You may be able to take the renters deduction if:
Your "principal place of residence" is the place where you have your true, fixed, permanent home and where you intend to return after being absent.
- you paid rent on your principal place of residence, and
- the place you rented was subject to Indiana property tax.
- If you rented a manufactured home or paid rent for your manufactured home lot, you may claim the renters deduction if the above requirements are met.
- Rent paid for summer homes or vacation homes is not deductible.
You cannot claim the renters deduction if the rental property was exempt from Indiana property tax. Examples of this type of property are:
- government owned housing;
- property owned by a nonprofit organization;
- student housing;
- property owned by a cooperative association; and
- property located outside of Indiana.
How do I report my deduction?
First, complete the information area by entering:
If you moved during the year or had more than one landlord, you must list the same information for each place that you rented. Attach additional pages if necessary.
The address where rented if it's different from the address on the front of the return (write SAME if it is not different);
The landlord's name and address;
The total amount of rent paid; and
The number of months you lived there.
How much rent can I take off?
You can deduct up to $2,500 or the amount of rent paid, whichever is less.

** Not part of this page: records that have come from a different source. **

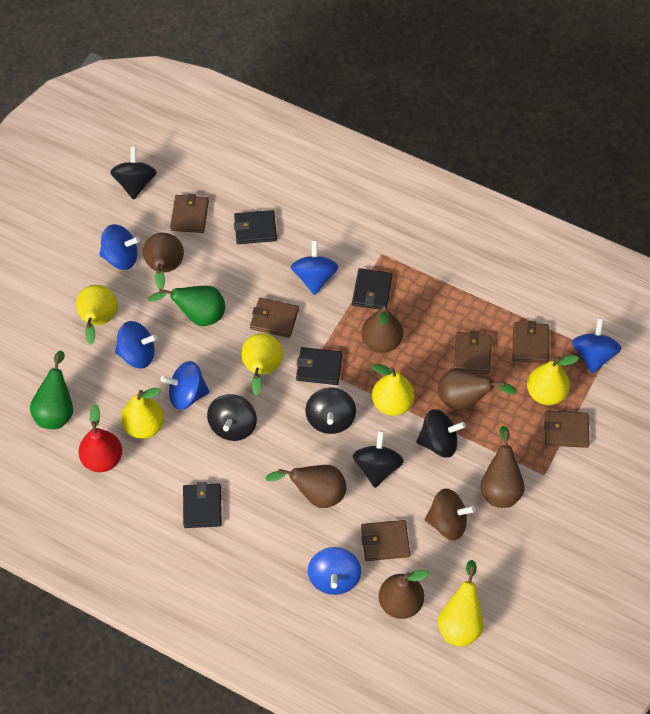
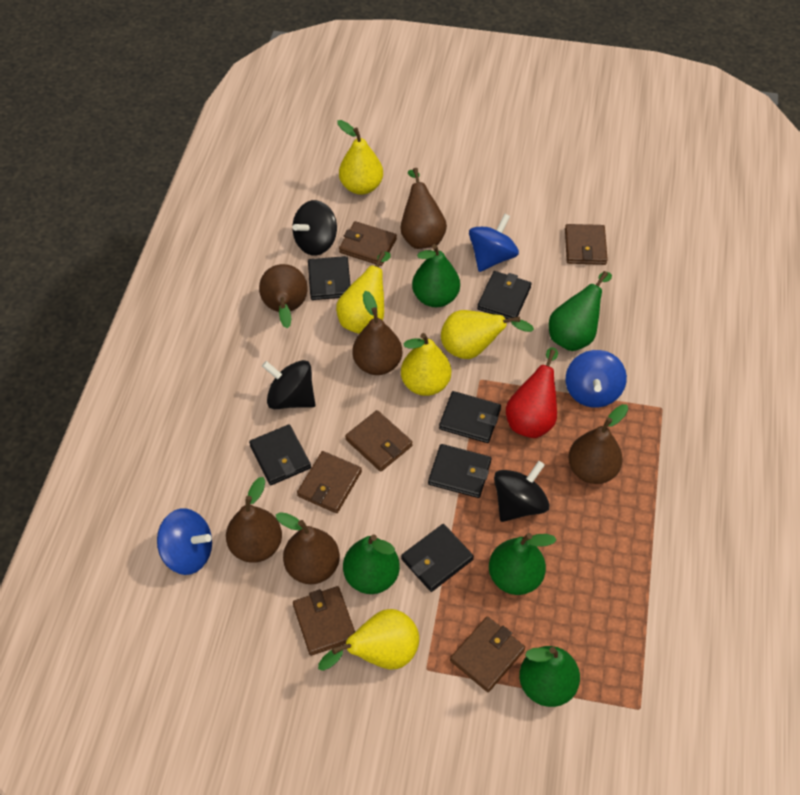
black spinning top: [110,147,157,200] [207,394,257,441] [305,387,356,434] [353,430,404,488] [416,409,466,458] = 5 -> [262,360,315,409] [292,200,337,256] [494,461,549,522] = 3
black wallet: [183,482,222,528] [234,210,277,244] [296,347,343,385] [352,268,393,309] = 4 -> [249,425,311,485] [308,256,351,300] [401,524,474,592] [428,444,491,498] [439,391,501,443] [477,271,532,319] = 6
blue spinning top: [99,224,140,270] [115,321,158,369] [161,361,209,410] [291,241,339,295] [308,547,361,595] [572,318,621,374] = 6 -> [157,508,212,575] [469,213,519,272] [566,350,627,408] = 3
brown spinning top: [425,488,475,540] = 1 -> none = 0
green pear: [30,351,73,429] [148,286,225,326] = 2 -> [343,534,400,594] [412,244,460,307] [489,533,556,595] [519,646,580,707] [549,271,612,351] = 5
yellow pear: [76,285,118,345] [121,388,164,439] [241,333,283,396] [372,364,414,416] [438,560,484,646] [527,355,579,405] = 6 -> [318,609,419,671] [336,251,391,334] [337,120,383,195] [401,333,451,396] [441,310,534,359] = 5

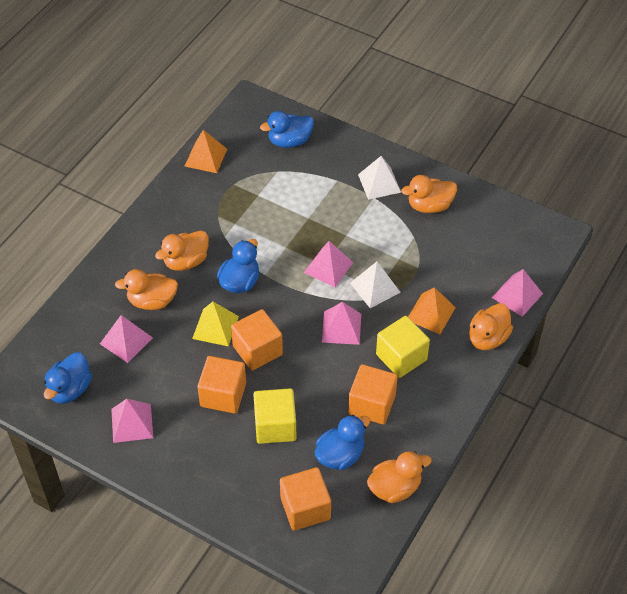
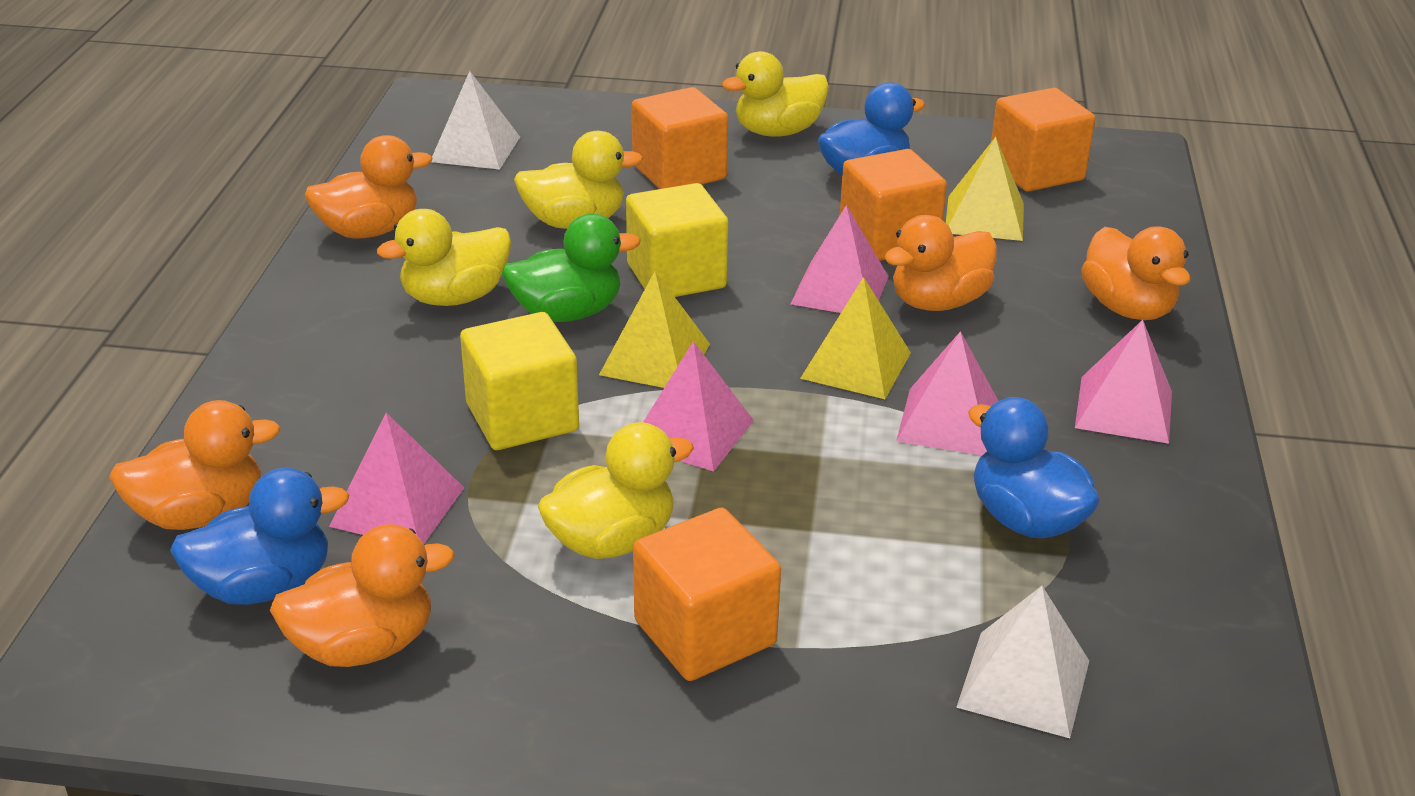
blue duck: [44,352,92,404] [217,239,259,293] [260,111,314,148] [315,415,370,470] = 4 -> [170,468,349,605] [818,82,925,176] [968,397,1100,538] = 3
green duck: none = 0 -> [502,214,641,322] = 1
orange pyramid: [185,130,227,173] [408,287,456,334] = 2 -> none = 0
yellow duck: none = 0 -> [377,209,511,306] [514,131,643,229] [538,422,694,559] [722,51,829,137] = 4
yellow pyramid: [192,302,239,346] = 1 -> [599,271,710,388] [800,277,911,399] [946,137,1024,241] = 3

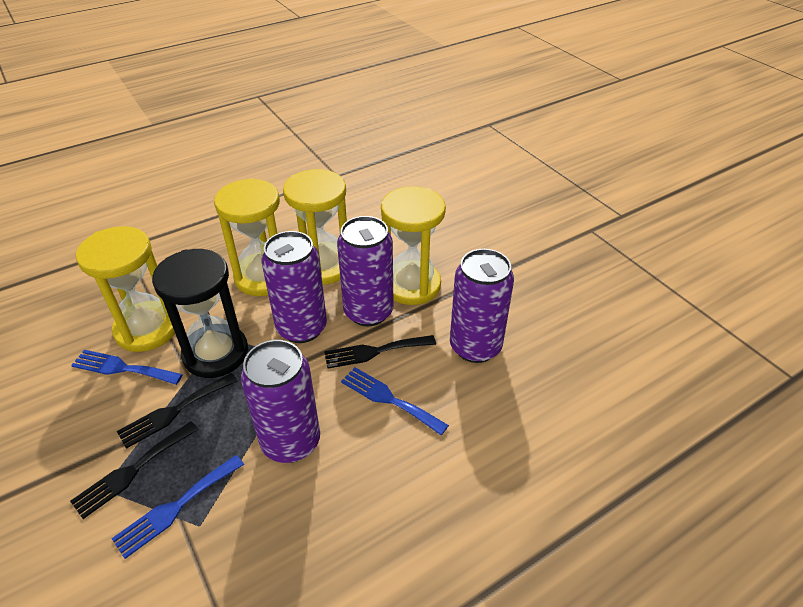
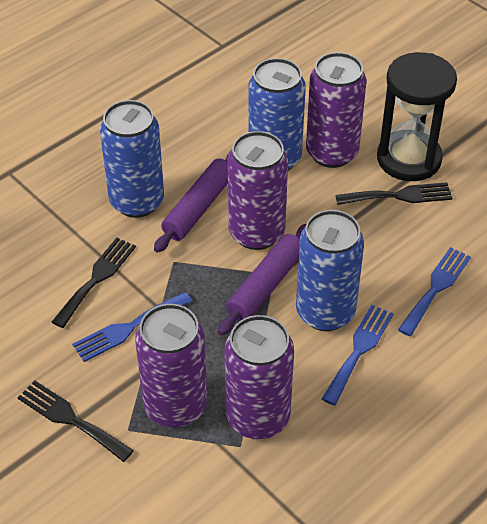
blue can: none = 0 -> [100,100,164,218] [248,58,306,170] [296,210,364,331] = 3
purple rolling pin: none = 0 -> [154,152,230,253] [218,223,307,336] = 2
yellow hourglass: [76,226,175,352] [214,178,280,296] [283,169,347,285] [381,186,446,305] = 4 -> none = 0

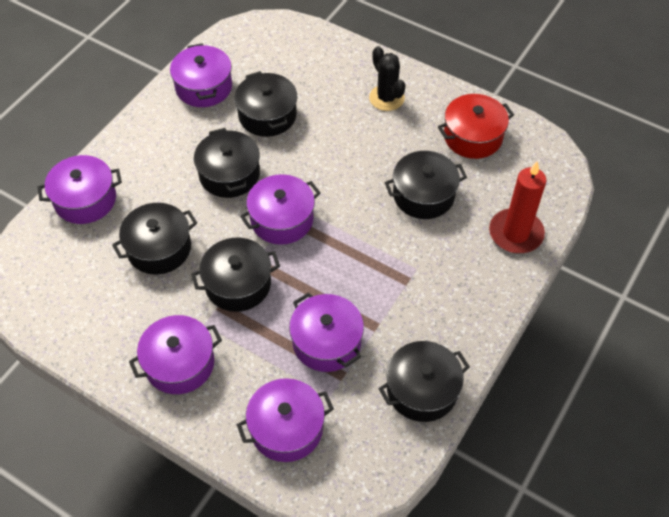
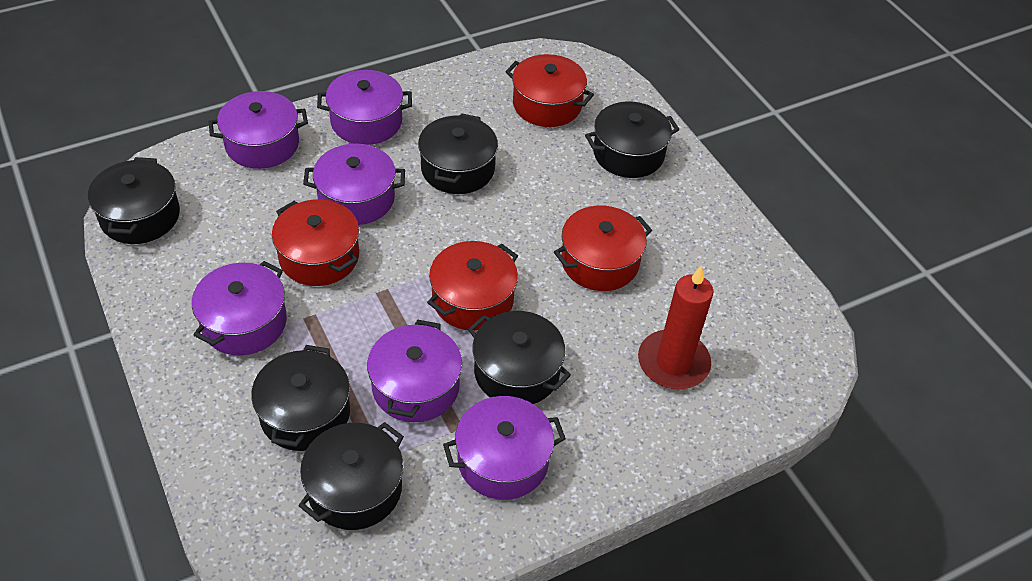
black cactus: [369,46,405,111] = 1 -> none = 0
red pot: [438,94,514,159] = 1 -> [272,199,359,286] [427,241,518,331] [505,54,594,127] [554,206,652,291] = 4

Example: Emily paid $4,800 in rent on her principal residence. She will claim a $2,500 renter's deduction.
Example: Bill paid $400 in rent at his first apartment, moved to another location and paid $2,300 for the remainder of the year. His deduction will be limited to $2,500 even though he paid $2,700 altogether.
Important: You must maintain copies of your rental receipts, landlord identifying information, and lease agreements as the Department can require you to provide this information.